India seemed to have fallen victim to its own press. The “world’s number one Test side” apparently forgot that all it really takes is one good ball or one bad shot – and as it turned out, there was enough quality bowling from Bangladesh and silly cricket from the batsmen to make for a disastrous post-lunch session [a missed catch off Tendulkar at 16 being the difference between disastrous and fatal].

Sehwag and Gambhir looked – as they always do – capable of decimating the opposition. But once the stand-in captain got out, playing a push-drive without his usual authority and giving the ball just enough air for Tamim Iqbal at a shortish cover to hang on to, the wheels came off in totally unexpected fashion.

Gambhir flailed at a ball too wide for the square drive that is his bread and butter shot; Dravid got a high quality delivery from Shahadat – yorker-length, late curve through the air and perfectly pitched; VVS looked patchy; Yuvraj Singh [whose franchise recently relieved him of his captaincy so he could ‘concentrate on his batting’] has, except for the first innings he played after his return to the ranks, sleep-walked through his batting assignments and continued to do so in this innings…

If not for Tendulkar’s ability to lock himself into a world of his making and play his own game irrespective, India’s embarrassment could have been monumental – and due credit for that goes to skipper Shakib.

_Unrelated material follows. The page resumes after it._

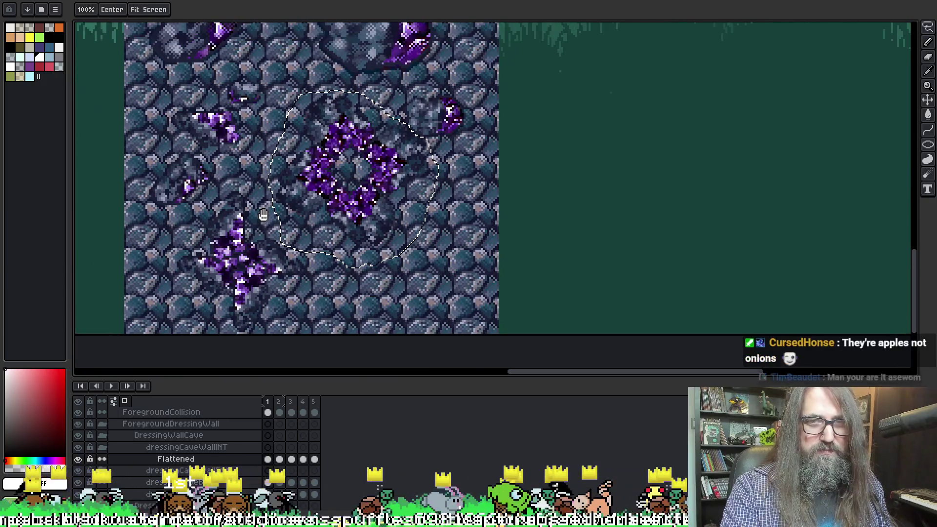
left_click_drag(268, 223, 256, 234)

Prior to the game, Shakib set expectations low when he said his goal was a draw in the first Test, but there was nothing defensive about his captaincy on the day. Except against Sehwag once the opener had the bit between his teeth, the field placings remained consistently aggressive and always calculated to give his bowlers the chance to attack; his rotation of the bowling resources was fairly thoughtful, and he was consistently good in the way he harnessed his pace and spin options to optimum effect.

The highlight for me was his bowling to Sehwag in the post-lunch session, when he repeatedly foxed the Indian captain with subtle variations of flight, line, length and direction, eventually forcing the tentative miscue. Not too many spinners can boast of having tied Sehwag up and forced him to play the get out shot — Shakib, despite being hit for a first ball four, made the dismissal look almost inevitable. VVS, too, is a master of the art of playing spin but on the day, the Bangladesh captain made him look a rank amateur, tormenting the stylist with almost every one of the 17 balls he bowled to him before finally claiming his wicket when Laxman, a modern master of playing inside out, got bat and legs into an awful tangle and yielded a simple stumping chance.

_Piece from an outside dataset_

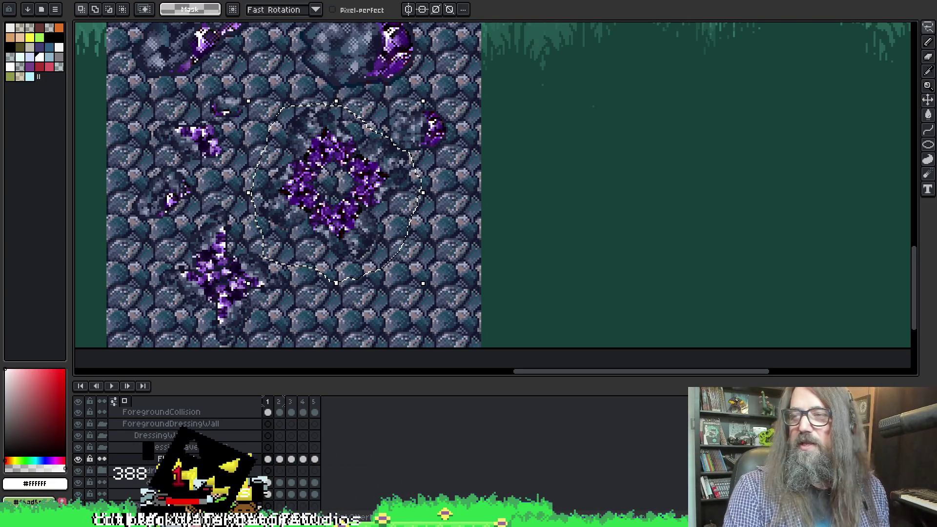
left_click_drag(383, 223, 395, 194)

Shakib led the bowling effort with 25 overs of sustained cunning. The Bangla captain comes across as someone clearly aware of his bowling limitations and willing to work within the limitations of his own craft; his marathon spell of 25 unchanged overs proved decisive in pushing India to the wall.

Equally notable was young Shahadat Hussain, who bowled in sharp, hostile bursts. The tall young lad, who served notice that he was one to watch a couple of years ago with a 6-for-27 spell against South Africa, has the height and smooth run up of a genuine pace bowler; his slightly open-chested delivery allows him to get the natural angle away from right handers and to use the rare one coming in as a surprise weapon — vide the lovely late-inswinging yorker to castle Dravid.

The image of the day for me was Shahadat’s celebration after the fall of Dinesh Karthik’s wicket — the youngster raced down the pitch and, when in proximity to the departing batsman, put his finger to his lips in a ‘talk less, play more’ gesture that the team, and its stand-in captain, surely begged for with the dismissive remarks of yesterday.

Hopefully, the message of that gesture — and of the scoreboard, which reads an underwhelming 213/8 in just 63 overs — has gotten across. Had fog and bad light not delayed the start of play and the umpires not abruptly truncated it with a little under half an hour yet to go, India could have suffered the huge embarrassment of being bowled out inside a day’s play by a team ranked 8 places below it.